The Historical Fencer was contacted by Jonathan Collins who is a Wheelchair Fencer from Selsey in West Sussex, United Kingdom. He was born with Spina Bifida and Hydrocephalus. Although his sport is neither historical nor classical, we’re always interested in hearing about fencing culture and various views on fencing, so we decided to ask him a few questions.
What was it that attracted you to fencing?
I was introduced to Wheelchair Fencing in 2012 by a friend who fenced at Chichester Fencing Club and I then met my trainer Viv Mills, who is a Retired Wheelchair Fencer. I knew what fencing was and I thought it looked cool, but wheelchair fencing is slightly different so I didn’t know what to expect. It felt amazing. The first time I was a little nervous and a bit scared at first, but once my trainer showed me slowly what to do it didn’t take long to get the hang of it.
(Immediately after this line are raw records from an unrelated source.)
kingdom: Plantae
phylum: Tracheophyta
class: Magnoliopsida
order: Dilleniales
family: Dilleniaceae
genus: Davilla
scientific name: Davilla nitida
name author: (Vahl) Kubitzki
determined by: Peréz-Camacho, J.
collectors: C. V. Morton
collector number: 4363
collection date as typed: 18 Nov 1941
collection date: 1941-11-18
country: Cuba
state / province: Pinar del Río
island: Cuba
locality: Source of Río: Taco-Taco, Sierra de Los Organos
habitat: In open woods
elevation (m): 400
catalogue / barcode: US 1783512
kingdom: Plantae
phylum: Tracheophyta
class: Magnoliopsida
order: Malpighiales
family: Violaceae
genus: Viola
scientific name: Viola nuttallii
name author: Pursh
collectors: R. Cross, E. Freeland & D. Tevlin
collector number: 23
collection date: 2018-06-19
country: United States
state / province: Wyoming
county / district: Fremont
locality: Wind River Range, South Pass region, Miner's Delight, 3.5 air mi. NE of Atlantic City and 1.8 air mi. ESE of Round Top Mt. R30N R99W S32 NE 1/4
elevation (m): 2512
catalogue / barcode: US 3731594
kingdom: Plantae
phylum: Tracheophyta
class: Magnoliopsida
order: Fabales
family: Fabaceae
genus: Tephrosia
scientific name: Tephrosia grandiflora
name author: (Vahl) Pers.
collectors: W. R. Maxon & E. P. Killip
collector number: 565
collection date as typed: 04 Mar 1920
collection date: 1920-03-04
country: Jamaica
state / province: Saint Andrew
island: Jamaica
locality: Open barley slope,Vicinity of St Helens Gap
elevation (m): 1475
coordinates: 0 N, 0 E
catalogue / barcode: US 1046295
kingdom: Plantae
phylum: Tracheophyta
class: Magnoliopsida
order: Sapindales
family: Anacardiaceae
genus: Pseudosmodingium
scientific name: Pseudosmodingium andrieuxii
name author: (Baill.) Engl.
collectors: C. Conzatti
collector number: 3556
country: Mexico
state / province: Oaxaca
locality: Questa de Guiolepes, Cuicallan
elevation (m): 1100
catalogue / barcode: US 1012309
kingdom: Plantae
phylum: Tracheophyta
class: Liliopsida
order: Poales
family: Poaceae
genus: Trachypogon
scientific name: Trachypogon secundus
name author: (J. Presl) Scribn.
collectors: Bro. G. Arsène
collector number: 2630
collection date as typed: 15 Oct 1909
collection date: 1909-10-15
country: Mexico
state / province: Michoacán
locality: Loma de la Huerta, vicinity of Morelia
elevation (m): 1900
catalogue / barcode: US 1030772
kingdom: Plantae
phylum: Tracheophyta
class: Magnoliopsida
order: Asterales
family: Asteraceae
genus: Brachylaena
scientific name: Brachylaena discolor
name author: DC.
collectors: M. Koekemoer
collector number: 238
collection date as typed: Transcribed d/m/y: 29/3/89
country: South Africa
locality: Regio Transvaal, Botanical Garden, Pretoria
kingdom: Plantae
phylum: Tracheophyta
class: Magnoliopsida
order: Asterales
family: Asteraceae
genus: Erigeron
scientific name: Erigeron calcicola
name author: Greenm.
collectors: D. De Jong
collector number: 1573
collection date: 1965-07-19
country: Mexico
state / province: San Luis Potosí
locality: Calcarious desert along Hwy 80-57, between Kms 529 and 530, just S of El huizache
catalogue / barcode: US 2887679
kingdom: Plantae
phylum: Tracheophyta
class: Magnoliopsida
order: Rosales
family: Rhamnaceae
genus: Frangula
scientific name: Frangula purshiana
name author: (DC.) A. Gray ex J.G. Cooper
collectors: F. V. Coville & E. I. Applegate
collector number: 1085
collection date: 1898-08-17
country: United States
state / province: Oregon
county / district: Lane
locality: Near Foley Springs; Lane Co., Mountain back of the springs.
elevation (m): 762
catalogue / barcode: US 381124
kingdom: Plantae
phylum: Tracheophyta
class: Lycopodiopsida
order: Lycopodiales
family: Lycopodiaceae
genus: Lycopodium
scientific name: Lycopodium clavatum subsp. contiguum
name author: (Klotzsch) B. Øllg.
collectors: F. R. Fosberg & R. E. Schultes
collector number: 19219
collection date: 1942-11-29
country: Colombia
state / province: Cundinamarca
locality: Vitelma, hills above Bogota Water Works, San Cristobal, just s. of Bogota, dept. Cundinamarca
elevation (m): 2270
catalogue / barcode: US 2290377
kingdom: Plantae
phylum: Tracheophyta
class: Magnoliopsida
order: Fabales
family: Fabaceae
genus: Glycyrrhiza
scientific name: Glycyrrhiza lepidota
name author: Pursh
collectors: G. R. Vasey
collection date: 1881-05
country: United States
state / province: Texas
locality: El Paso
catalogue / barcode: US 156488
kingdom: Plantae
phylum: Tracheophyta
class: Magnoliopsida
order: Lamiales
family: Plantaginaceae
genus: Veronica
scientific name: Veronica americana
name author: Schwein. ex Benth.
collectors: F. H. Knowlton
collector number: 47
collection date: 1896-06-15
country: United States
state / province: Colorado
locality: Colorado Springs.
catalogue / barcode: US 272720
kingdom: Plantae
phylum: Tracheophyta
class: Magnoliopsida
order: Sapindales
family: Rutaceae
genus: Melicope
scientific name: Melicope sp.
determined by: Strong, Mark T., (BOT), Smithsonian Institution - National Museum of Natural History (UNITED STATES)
I find it just as exciting now as I did then.
What is your greatest fencing moment?
My greatest Wheelchair Fencing moment was in June 2018 when I went to the National Championships and took part in the Novice Challenge—the Novice side of the National Championships. I took Bronze in the Mixed Foil and Gold in the Mixed Sabre.
What does your training look like?
I train once a week at Chichester Fencing Club on a Friday Night. A normal fencing session is about 2 hours long, we do exercises before to loosen the muscles so we don’t get hurt. My trainer then shows me how to do some techniques and then we do some sparring matches to finish off. My relationships with my trainer is very good as both being in wheelchairs we know our limitation on what we can do. I am also severely sighted which is a challenge and the only wheelchair fencer in the UK doing this with a sight impairment.
Wheelchair fencing is very different as you don’t move on the floor and you are fixed to a metal frame which is on the piste.
What does the sword and fencing represent to you?
I find Wheelchair Fencing helps me mentally and physically by keeping me fit. My inspiration is an Italian Wheelchair Fencer called Beatrice Vio who has no arms below the elbow and no legs below the knee. She really is a true inspiration to me. I also love using the sabre and always wondered what it would have been like to use it in the olden days.
What are your next goals?
My goals are to keep on winning medals and entering competitions when I can in the UK. I hope to do the national championships next year but we’ll see how things go. On top of that I am writing a book on Wheelchair Fencing.